Name of the Vulnerable Software and Affected Versions Dapr versions 1.3.0 through 1.15.13 Dapr versions 1.16.0-rc.1 through 1.16.13 Dapr versions 1.17.0-rc.1 through 1.17.4

Description An issue exists in the way access control policies for service invocation are handled. The Access Control List (ACL) and the dispatch layer normalized method paths independently, allowing a mismatch where the ACL evaluates one path while the target application receives another. This discrepancy enables the bypass of access control policies using reserved URL characters and path traversal sequences in method paths.
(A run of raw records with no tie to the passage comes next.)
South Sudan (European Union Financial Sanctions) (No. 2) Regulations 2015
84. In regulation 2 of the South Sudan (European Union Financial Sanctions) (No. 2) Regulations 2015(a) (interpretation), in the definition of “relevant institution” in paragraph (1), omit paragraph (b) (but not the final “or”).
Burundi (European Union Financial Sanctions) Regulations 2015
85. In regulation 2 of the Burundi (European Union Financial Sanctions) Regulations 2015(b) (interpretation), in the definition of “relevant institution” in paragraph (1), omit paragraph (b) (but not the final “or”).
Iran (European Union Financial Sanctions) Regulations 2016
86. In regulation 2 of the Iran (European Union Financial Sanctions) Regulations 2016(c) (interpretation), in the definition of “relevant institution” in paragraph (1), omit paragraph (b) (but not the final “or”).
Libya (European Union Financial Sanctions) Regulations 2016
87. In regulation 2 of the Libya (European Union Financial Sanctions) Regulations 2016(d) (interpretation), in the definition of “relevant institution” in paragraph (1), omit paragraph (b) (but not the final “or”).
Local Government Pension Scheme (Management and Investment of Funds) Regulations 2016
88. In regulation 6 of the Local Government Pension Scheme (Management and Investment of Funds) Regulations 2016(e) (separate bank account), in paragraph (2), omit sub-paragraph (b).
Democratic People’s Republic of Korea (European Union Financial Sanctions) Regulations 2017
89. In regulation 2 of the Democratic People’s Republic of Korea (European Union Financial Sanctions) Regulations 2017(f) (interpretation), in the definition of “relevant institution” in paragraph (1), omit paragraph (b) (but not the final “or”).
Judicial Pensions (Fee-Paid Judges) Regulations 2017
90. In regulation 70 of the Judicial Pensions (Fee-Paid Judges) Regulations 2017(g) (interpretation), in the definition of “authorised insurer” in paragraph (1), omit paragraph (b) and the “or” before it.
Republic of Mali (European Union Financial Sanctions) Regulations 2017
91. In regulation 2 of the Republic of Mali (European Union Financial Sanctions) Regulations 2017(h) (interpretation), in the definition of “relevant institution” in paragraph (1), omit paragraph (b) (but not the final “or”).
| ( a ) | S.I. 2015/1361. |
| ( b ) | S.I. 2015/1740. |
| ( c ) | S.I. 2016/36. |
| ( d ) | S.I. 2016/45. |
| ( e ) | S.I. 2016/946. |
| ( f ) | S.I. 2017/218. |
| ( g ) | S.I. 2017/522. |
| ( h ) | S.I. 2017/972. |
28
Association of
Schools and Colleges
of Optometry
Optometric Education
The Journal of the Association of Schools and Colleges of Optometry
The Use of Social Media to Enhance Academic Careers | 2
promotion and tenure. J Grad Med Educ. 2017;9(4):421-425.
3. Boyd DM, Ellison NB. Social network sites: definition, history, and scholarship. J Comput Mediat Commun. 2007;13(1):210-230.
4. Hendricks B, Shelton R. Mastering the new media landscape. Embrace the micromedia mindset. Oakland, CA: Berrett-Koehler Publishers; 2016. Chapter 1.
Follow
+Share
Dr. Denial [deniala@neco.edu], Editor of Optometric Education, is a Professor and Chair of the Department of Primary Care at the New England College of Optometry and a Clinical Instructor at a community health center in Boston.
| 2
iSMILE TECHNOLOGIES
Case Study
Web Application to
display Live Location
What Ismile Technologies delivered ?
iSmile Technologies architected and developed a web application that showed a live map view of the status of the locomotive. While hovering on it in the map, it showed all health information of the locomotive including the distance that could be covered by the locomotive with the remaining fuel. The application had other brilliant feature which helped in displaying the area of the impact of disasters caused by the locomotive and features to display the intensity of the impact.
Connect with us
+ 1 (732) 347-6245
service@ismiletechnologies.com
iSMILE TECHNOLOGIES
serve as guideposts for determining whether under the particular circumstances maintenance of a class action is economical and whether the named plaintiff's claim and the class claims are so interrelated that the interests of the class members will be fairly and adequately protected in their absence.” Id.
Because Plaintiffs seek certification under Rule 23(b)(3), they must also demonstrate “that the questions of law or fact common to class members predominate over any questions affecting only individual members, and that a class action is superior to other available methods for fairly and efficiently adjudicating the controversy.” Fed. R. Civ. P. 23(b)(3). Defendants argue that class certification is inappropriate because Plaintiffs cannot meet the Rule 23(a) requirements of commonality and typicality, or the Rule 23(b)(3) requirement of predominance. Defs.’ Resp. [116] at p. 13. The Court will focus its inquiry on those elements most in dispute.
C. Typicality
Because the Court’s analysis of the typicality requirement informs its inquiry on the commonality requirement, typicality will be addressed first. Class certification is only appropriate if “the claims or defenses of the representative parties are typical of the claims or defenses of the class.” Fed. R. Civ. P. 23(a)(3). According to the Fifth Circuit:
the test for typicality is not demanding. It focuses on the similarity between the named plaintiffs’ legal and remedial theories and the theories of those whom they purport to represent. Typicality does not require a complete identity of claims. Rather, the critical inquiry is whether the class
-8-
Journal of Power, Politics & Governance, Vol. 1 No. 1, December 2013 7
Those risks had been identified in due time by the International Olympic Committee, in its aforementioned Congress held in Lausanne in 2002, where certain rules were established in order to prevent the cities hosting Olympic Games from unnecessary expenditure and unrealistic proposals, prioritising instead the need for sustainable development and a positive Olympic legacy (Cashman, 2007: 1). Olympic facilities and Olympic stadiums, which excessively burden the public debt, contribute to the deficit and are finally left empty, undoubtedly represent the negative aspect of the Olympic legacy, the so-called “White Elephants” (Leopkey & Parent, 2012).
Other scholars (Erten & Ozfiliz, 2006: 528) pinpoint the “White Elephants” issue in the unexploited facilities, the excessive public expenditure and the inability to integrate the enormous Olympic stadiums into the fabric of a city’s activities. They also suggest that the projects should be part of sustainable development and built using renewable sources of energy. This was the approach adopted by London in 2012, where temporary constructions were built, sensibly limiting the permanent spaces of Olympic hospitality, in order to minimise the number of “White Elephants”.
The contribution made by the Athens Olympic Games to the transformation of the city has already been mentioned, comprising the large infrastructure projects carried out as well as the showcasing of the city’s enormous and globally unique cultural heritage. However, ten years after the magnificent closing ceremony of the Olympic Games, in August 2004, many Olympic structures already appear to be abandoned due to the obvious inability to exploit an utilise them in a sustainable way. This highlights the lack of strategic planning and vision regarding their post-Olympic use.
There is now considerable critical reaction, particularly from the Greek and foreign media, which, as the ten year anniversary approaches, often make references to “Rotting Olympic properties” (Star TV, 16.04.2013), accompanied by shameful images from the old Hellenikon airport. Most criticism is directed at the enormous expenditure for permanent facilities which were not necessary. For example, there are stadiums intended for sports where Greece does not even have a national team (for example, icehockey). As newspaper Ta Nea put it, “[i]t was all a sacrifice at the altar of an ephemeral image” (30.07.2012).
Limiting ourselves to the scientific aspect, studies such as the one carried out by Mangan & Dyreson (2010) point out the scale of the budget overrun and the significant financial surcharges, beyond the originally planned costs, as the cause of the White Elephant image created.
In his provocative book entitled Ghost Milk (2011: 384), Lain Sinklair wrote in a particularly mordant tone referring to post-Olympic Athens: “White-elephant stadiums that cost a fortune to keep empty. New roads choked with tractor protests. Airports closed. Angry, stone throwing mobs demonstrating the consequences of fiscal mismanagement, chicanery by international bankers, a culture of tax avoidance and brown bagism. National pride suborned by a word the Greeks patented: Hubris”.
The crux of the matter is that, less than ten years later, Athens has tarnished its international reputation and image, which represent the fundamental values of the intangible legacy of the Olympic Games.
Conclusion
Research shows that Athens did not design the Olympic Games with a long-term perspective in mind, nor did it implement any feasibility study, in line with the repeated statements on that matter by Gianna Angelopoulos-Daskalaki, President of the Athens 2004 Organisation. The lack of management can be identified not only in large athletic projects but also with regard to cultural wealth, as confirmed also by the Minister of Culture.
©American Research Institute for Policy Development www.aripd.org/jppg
For instance, an attacker could use encoded path traversal (e.g., admin%2F..%2Fpublic) to reach an allowed path when the method started with a denied prefix, or use encoded fragment (%23) or query (%3F) characters to manipulate path evaluation. The gRPC API is a more significant vector as it passes method strings raw, delivering characters like #, ?, and ../ literally without client-side sanitization.

Recommendations Update to version 1.15.14 for versions in the 1.3.0 through 1.15.13 range. Update to version 1.16.14 for versions in the 1.16.0-rc.1 through 1.16.13 range. Update to version 1.17.5 for versions in the 1.17.0-rc.1 through 1.17.4 range.